Many small employers are using a pure defined contribution health plan approach paired with individual health insurance, and the new health insurance subsidies, to create affordable health benefits that employees love.
As background, the Affordable Care Act (ACA) introduces individual health insurance subsidies to help make individual health insurance premiums more affordable. The health insurance subsidies will be available to eligible employees starting January 1, 2014. The subsidies are available through the health insurance marketplaces which open October 1, 2013.
Employers can help employees get access to these discounts by offering a pure defined contribution health plan instead of traditional group health insurance.
Pairing Defined Contribution with Health Insurance Subsidies for Cost Savings
Many small employers are transitioning away from group health insurance (because of the cost, participation, hassle, etc.) and instead offering pure defined contribution health benefits. With pure defined contribution health benefits, employees receive a set monthly healthcare allowance to spend on their choice of qualified health insurance.
Small employers are especially attracted to this solution because it provides a formal benefit to employees, while also giving the employer more fiscal control and predictability over the cost of health benefits.
With this approach, an employer would follow these four steps:
Not offer a traditional group health insurance plan (offering group health insurance disqualifies employees from the subsidies).
Give employees a defined contribution healthcare allowance to use on qualified individual health insurance.
Assign a health insurance broker to help employees enroll in individual health insurance through the marketplace, and receive a discount via a health insurance subsidy (if eligible).

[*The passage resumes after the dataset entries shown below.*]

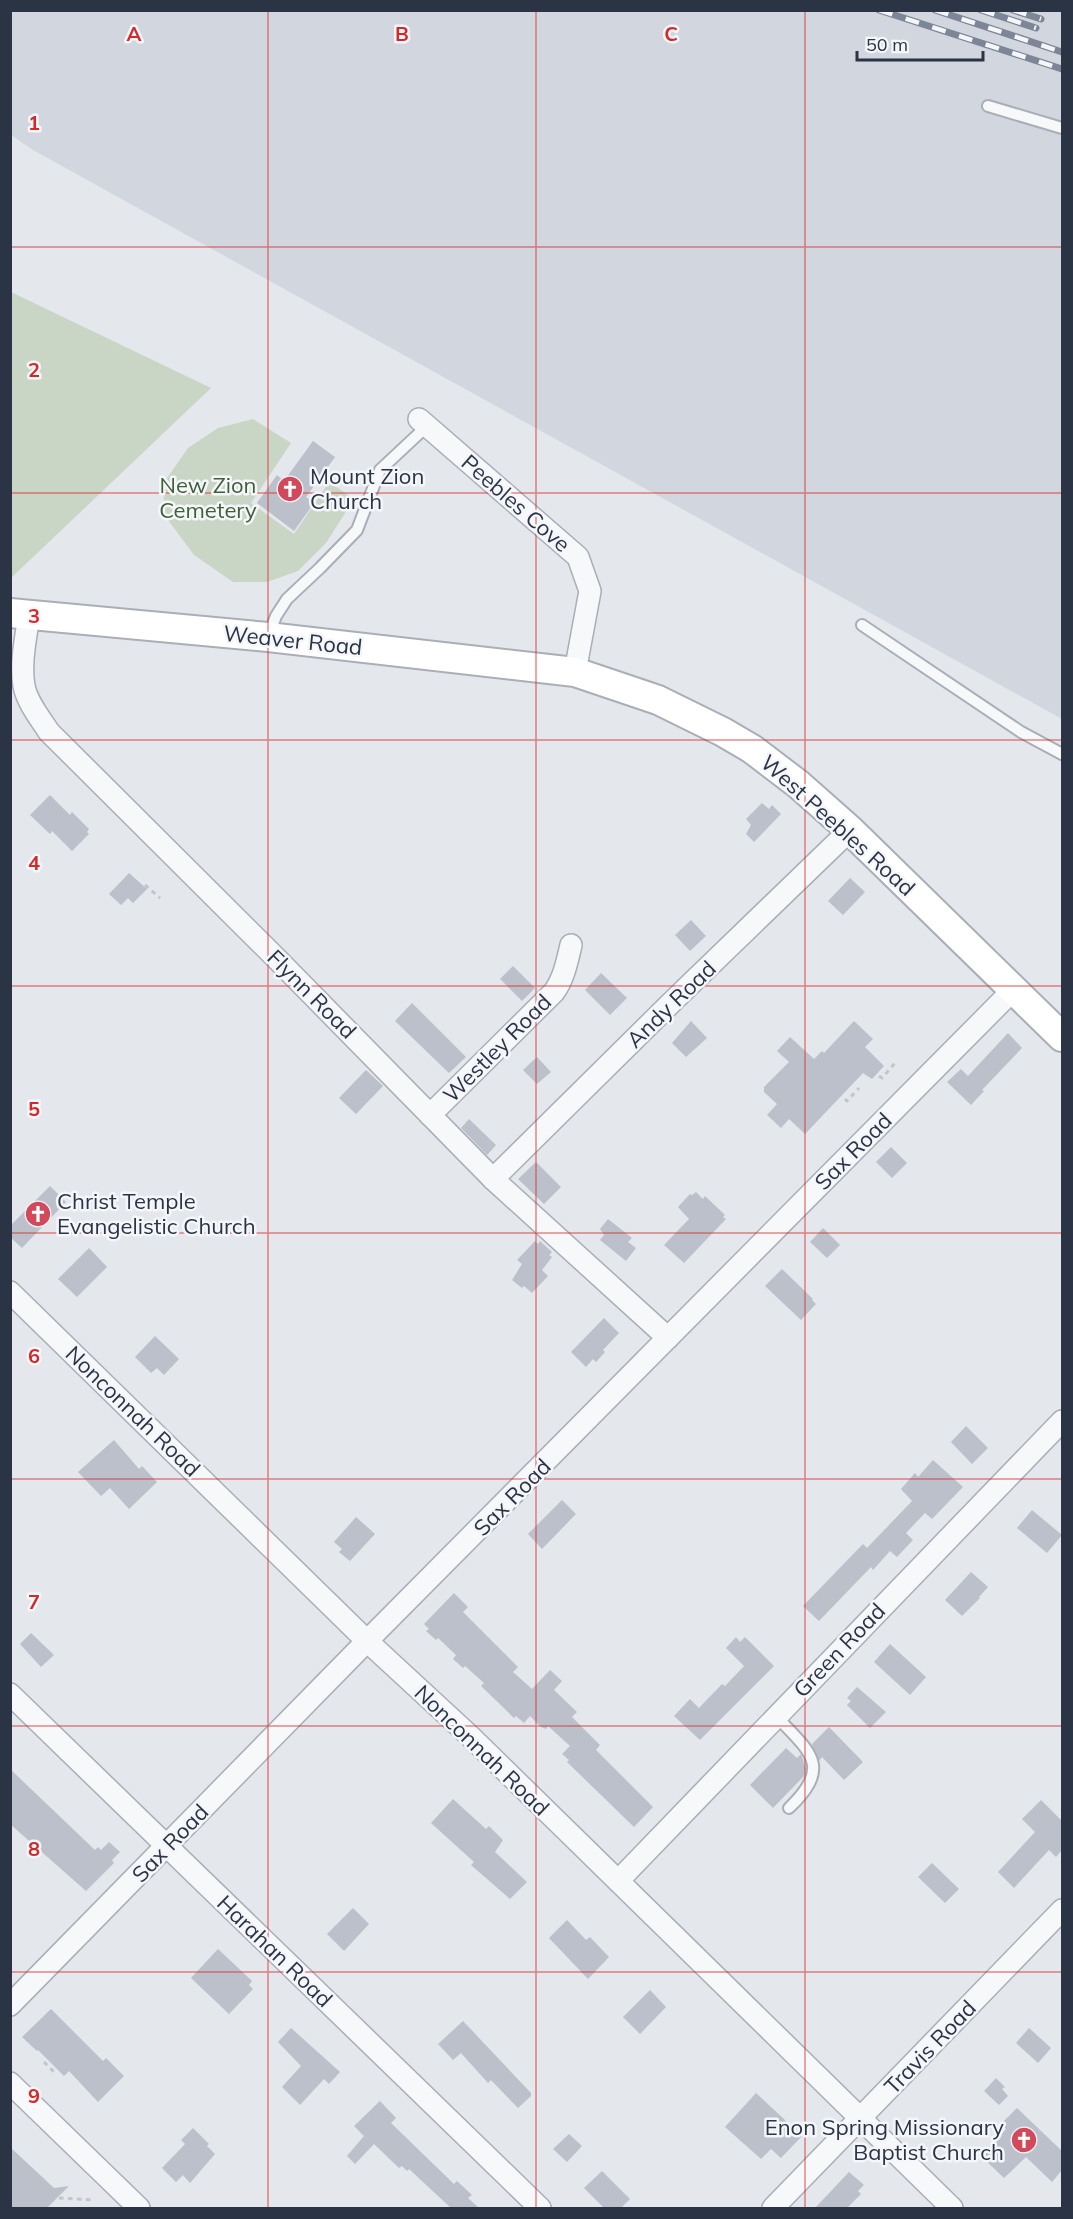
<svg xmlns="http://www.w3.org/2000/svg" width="1073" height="2219" viewBox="0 0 1073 2219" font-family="Mulish,sans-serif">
	<rect width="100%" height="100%" fill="#e4e7ec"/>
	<!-- built -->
	<polygon fill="#d2d6de" points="10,11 1062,11 1062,719 33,150 11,135"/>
	<!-- green -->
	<g fill="#c9d6c5">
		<polygon points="11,292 211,388 11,578"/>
		<polygon points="253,419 291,443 251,503 294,534 329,482 354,499 326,543 298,571 267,582 233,582 194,555 165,516 163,484 188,448 218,428"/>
	</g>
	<!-- building -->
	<g fill="#bbc0ca">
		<polygon points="313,441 335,457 306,497 314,503 294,531 257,503 277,475 284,481"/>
		<polygon points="50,795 70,815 72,812 89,829 87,832 89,834 72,851 52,831 50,834 30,815"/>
		<polygon points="762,803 769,809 772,805 781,814 754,842 746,834 751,825 746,819"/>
		<polygon points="129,873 147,889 133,903 128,898 121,905 109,894"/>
		<polygon points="850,878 865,892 843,915 828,901"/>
		<polygon points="691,920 706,936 690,951 675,935"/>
		<polygon points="513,966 535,988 522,1001 500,979"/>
		<polygon points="601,973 627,998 610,1015 585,990"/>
		<polygon points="412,1003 466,1057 449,1073 395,1021"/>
		<polygon points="691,1021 707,1038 686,1057 672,1043"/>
		<polygon points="854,1021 873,1039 865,1047 884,1066 872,1079 863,1073 805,1134 789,1119 781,1128 767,1115 777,1104 764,1092 764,1087 789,1062 777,1051 790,1037 814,1059 822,1051 824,1053"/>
		<polygon points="1008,1033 1022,1048 982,1090 984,1091 971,1105 947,1082 961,1069 968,1076"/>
		<polygon points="537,1057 551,1072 537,1084 523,1070"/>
		<polygon points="366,1070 383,1086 356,1114 339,1098"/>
		<polygon points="469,1119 496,1145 487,1155 461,1128"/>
		<polygon points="891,1147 907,1163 892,1178 876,1162"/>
		<polygon points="536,1162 561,1187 544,1204 518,1179"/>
		<polygon points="50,1186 66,1202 22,1248 10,1237 10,1226"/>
		<polygon points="696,1192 703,1199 705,1196 725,1215 723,1217 726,1219 684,1263 664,1245 689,1219 678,1207 690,1194 692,1195"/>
		<polygon points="608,1219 632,1238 628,1242 636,1248 626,1261 600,1240 604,1235 600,1229"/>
		<polygon points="823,1228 840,1245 827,1258 810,1242"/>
		<polygon points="535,1241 538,1244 540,1241 552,1252 549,1255 552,1257 542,1270 548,1276 532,1293 524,1286 522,1288 512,1280 522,1264 517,1260"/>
		<polygon points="89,1248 107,1267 77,1297 58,1279"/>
		<polygon points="782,1269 813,1299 812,1300 816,1304 801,1320 765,1286"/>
		<polygon points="604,1318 619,1333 603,1350 605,1352 596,1362 593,1359 586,1367 571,1352"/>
		<polygon points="155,1336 179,1359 164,1375 157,1368 151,1373 135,1357"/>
		<polygon points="966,1426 988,1448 972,1464 951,1442"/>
		<polygon points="114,1440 139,1469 142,1466 157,1482 129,1509 110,1488 101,1496 78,1472"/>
		<polygon points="933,1460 963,1487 932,1519 925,1513 906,1533 913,1540 897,1557 890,1551 873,1570 871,1567 819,1621 803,1606 863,1544 867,1548 912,1501 901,1489 915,1473 918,1477"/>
		<polygon points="562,1500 576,1514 542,1549 528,1534"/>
		<polygon points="1032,1510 1062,1535 1047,1553 1017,1528"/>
		<polygon points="356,1517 375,1534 350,1561 339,1552 342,1549 334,1542"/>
		<polygon points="971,1572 988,1587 979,1597 980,1598 962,1616 945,1600"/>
		<polygon points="454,1593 468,1607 463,1612 518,1667 513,1672 532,1689 550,1670 562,1681 554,1690 577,1712 572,1717 600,1745 596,1750 653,1807 634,1827 567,1762 569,1760 562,1754 570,1746 548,1726 546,1729 541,1727 530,1716 524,1723 516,1716 514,1718 481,1686 484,1683 465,1666 463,1668 453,1659 456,1655 438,1638 436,1640 426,1631 429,1629 424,1624"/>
		<polygon points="31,1633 54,1655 41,1667 20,1644"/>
		<polygon points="736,1637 740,1642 745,1637 774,1666 700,1740 674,1716 690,1699 699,1708 722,1684 725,1686 744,1666 726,1648"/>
		<polygon points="890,1644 926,1677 910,1695 874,1662"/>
		<polygon points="857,1687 886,1712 870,1728 847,1705 851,1701 847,1698"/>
		<polygon points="829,1727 863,1762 844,1780 822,1757 819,1761 812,1744"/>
		<polygon points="786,1748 797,1758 801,1754 806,1769 804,1776 773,1808 750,1785"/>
		<polygon points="10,1769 95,1850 98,1847 101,1850 109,1842 120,1852 112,1860 114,1863 86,1891 10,1824"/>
		<polygon points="453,1799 486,1829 489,1826 503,1840 495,1852 527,1882 510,1899 471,1865 474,1862 431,1823"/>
		<polygon points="1041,1800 1062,1821 1062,1850 1056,1857 1049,1850 1014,1888 998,1872 1035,1832 1022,1819"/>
		<polygon points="932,1863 959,1889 945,1903 918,1877"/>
		<polygon points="353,1908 369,1924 344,1951 327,1934"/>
		<polygon points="567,1920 586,1940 590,1937 609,1957 588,1979 549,1938"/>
		<polygon points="218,1949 252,1981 249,1985 253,1989 229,2014 191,1978"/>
		<polygon points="650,1990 666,2007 640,2034 623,2017"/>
		<polygon points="51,2009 103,2061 106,2058 124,2076 98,2102 69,2071 64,2076 38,2050 37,2051 22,2037"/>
		<polygon points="463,2021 531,2093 531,2096 518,2108 491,2080 488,2083 461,2053 453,2060 438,2044"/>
		<polygon points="291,2028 340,2072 329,2084 324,2079 300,2105 282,2087 301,2066 278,2042"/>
		<polygon points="1029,2028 1051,2048 1038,2063 1016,2043"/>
		<polygon points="996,2078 1005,2087 1002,2089 1008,2096 999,2105 984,2091"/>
		<polygon points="756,2093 802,2136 781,2158 771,2149 761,2159 725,2127"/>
		<polygon points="380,2101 396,2118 391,2123 454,2184 457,2181 472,2195 468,2198 479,2208 451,2208 409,2169 407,2171 402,2166 399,2168 374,2144 355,2164 347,2156 364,2136 354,2126"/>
		<polygon points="1017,2108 1062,2151 1062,2170 1052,2182 1026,2157 1004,2178 981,2156 1006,2129 1001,2124"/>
		<polygon points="193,2128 209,2144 207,2146 215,2154 190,2183 183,2175 176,2182 162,2168 185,2144 181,2140"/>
		<polygon points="569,2134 582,2146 567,2162 553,2149"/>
		<polygon points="10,2147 54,2188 69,2186 47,2208 10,2208"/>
		<polygon points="602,2171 630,2199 621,2208 604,2208 584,2188"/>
		<polygon points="849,2172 864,2185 858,2191 861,2194 847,2208 815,2208"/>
	</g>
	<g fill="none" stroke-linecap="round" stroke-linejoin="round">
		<!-- service casing -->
		<g stroke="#a9aeb7" stroke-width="14">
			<g id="service">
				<polyline points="988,106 1062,128"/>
				<polyline points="862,625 1021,732 1062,754"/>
				<polyline points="268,637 276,616 287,599 320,568 357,530 380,470 427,426"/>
				<path d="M 776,1716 C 810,1752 833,1766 789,1808"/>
			</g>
		</g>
		<!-- minor casing -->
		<g stroke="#a9aeb7" stroke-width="24">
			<g id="minor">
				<polyline points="419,419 578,557 590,591 575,672"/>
				<path d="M 29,615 C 26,637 20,663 24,686 C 27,702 40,718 49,732 L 276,958 L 493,1179 L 668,1338"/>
				<path d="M 430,1115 L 554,992 C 564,978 567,962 571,945"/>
				<polyline points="493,1179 675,999 850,830"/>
				<polyline points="10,1292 367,1641 471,1737 952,2208"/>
				<polyline points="10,1694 540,2208"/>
				<polyline points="618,1881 1062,1421"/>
				<polyline points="10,2005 367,1641 1014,989"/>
				<polyline points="10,2083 139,2208"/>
				<polyline points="773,2208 1062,1910"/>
			</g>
		</g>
		<!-- secondary casing -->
		<g stroke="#a9aeb7" stroke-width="32">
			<polyline id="secondary" points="10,613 268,637 575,672 658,700 723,732 752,749 798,784 850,830 1062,1037"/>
		</g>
		<!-- path -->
		<g stroke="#c2c5cb" stroke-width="3" stroke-dasharray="4.5 4.5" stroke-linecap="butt">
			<polyline points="145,885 160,898"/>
			<polyline points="879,1076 882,1078 895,1063"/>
			<polyline points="845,1099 847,1101 859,1088"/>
			<polyline points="44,2062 54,2072"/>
			<polyline points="59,2198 95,2200"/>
		</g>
		<!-- service -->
		<use href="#service" stroke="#f7f8fa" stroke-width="10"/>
		<!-- minor -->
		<use href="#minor" stroke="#f7f8fa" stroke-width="21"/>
		<!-- secondary -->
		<use href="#secondary" stroke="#fff" stroke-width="28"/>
		<!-- rail casing -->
		<g stroke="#7d8696" stroke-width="7">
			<g id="rail">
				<polyline points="879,10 1062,69"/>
				<polyline points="935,10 1062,52"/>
				<polyline points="981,10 1036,28"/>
				<polyline points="1013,10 1041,19"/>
			</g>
		</g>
		<!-- rail -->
		<use href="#rail" stroke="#f4f6f9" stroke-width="4.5" stroke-dasharray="14" stroke-linecap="butt"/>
	</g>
	<!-- grid -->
	<path fill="none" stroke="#d62828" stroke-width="1.5" stroke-opacity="0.55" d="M 268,10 L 268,2208M 536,10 L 536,2208M 805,10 L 805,2208M 10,247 L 1062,247M 10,493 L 1062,493M 10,740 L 1062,740M 10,986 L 1062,986M 10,1233 L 1062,1233M 10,1479 L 1062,1479M 10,1726 L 1062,1726M 10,1972 L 1062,1972"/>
	<!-- icons -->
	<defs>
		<g id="church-disc" transform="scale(1.35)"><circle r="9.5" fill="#d1495b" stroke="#f4f6f9"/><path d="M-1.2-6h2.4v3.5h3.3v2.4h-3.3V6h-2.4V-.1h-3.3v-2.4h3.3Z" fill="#fff"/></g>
	</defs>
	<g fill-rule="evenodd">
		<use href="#church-disc" x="290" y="489"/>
		<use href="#church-disc" x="38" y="1214"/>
		<use href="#church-disc" x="1024" y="2140"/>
	</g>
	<g text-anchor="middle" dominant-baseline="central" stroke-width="5" stroke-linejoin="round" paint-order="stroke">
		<!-- poi labels -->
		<g font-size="22" fill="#2b3445" stroke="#f4f6f9" text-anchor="start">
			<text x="310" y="476">Mount Zion<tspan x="310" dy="25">Church</tspan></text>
			<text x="57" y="1201">Christ Temple<tspan x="57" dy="25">Evangelistic Church</tspan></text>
			<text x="1004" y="2127" text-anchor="end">Enon Spring Missionary<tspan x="1004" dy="25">Baptist Church</tspan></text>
		</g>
		<!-- park labels -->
		<g font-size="22" fill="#3f6138" stroke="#f4f6f9">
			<text x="208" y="485">New Zion<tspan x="208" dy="25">Cemetery</tspan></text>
		</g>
		<!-- street labels -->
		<g font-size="22" fill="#2b3445" stroke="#f4f6f9">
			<text transform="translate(516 503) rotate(41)">Peebles Cove</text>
			<text transform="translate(293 640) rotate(6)">Weaver Road</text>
			<text transform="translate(838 825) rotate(42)">West Peebles Road</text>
			<text transform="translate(312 994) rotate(45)">Flynn Road</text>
			<text transform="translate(671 1004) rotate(-44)">Andy Road</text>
			<text transform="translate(497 1048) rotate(-45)">Westley Road</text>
			<text transform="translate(853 1151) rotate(-45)">Sax Road</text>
			<text transform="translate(133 1411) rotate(44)">Nonconnah Road</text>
			<text transform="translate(512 1497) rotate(-45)">Sax Road</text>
			<text transform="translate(839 1650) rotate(-46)">Green Road</text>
			<text transform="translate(482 1750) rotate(44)">Nonconnah Road</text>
			<text transform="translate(170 1843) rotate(-46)">Sax Road</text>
			<text transform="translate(275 1951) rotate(44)">Harahan Road</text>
			<text transform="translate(930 2047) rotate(-46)">Travis Road</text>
		</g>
	</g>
	<g font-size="20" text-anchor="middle" font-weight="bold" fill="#d62828" stroke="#f4f6f9" stroke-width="5" stroke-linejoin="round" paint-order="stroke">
		<text x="134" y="41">A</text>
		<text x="402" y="41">B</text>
		<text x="671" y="41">C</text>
		<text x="34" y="130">1</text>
		<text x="34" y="377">2</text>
		<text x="34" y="623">3</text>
		<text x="34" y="870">4</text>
		<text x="34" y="1116">5</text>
		<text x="34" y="1363">6</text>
		<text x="34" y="1609">7</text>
		<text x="34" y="1856">8</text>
		<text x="34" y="2103">9</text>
	</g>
	<!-- border -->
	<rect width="1073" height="2219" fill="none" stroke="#2b3445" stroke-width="24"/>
	<!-- scale -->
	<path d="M857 51v9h126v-9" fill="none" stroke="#2b3445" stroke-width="3"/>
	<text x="866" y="51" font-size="18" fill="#2b3445" stroke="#f4f6f9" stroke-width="4.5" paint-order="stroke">50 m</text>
</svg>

Employees can also enroll in health insurance "off" the marketplace through a broker or private exchange.
Reimburse employees on payroll, after employees submit proof of their health insurance to their defined contribution software provider.
Which Employees Will Benefit From the Health Insurance Subsidies?
If employees meet certain income requirements, and do not have access to an affordable employer-sponsored or government health insurance plan, then they will be eligible for the health insurance subsidies. (Note: Offering a defined contribution health plan does not disqualify employees from the health insurance subsidies because the defined contribution health plan is not considered a qualified health plan under ACA.)
Eligibility for the subsidies is based on a standard called the "federal poverty level" (FPL). The employee's subsidy will cap the cost of their health insurance between 2% and 9.5% of his or her annual income, depending on how much money they make. Employees who earn up to 400 percent of FPL may be eligible. This translates to an individual earning up to $45,960 in 2013 and a family of four earning up to $94,200 in 2013.
These charts show income levels eligible for the subsidies, examples of the subsidies, the and max cost eligible employees would pay for insurance (before the employer's contribution). Or, view specific plan rates and subsidy amounts via your state's marketplace website (look up your state marketplace website here).
What About Employees Not Eligible for the Health Insurance Subsidies?
Employees not eligible for the subsidies, because of household income or access to coverage under a spouse's health insurance plan or government program, can still use the defined contribution allowance for their health insurance premium expenses purchased through the marketplace, or through the private market.
Example of Pairing Defined Contribution with Health Insurance Subsidies
An auto body repair shop in North Bergen, New Jersey employees 7 full time mechanics and is able to offer health benefits for the first time using a pure defined contribution approach. The auto shop makes available $150/month to each employee to use on personal health insurance.
One of the mechanics, John, is 32-years old and single, and makes $32,000 annually in 2014.
Because the auto shop does not offer a traditional group health insurance plan to employees, John is eligible for a subsidized insurance policy through his state exchange, based on his income and family size.
John purchases health insurance from his state’s health insurance marketplace for a discounted price of $236/month. This includes a government subsidy of $57/month.
Through the defined contribution plan, the auto shop reimburses John $150/month. After the government discount and the auto shop's contribution, John's total out-of-pocket amount is $86/month.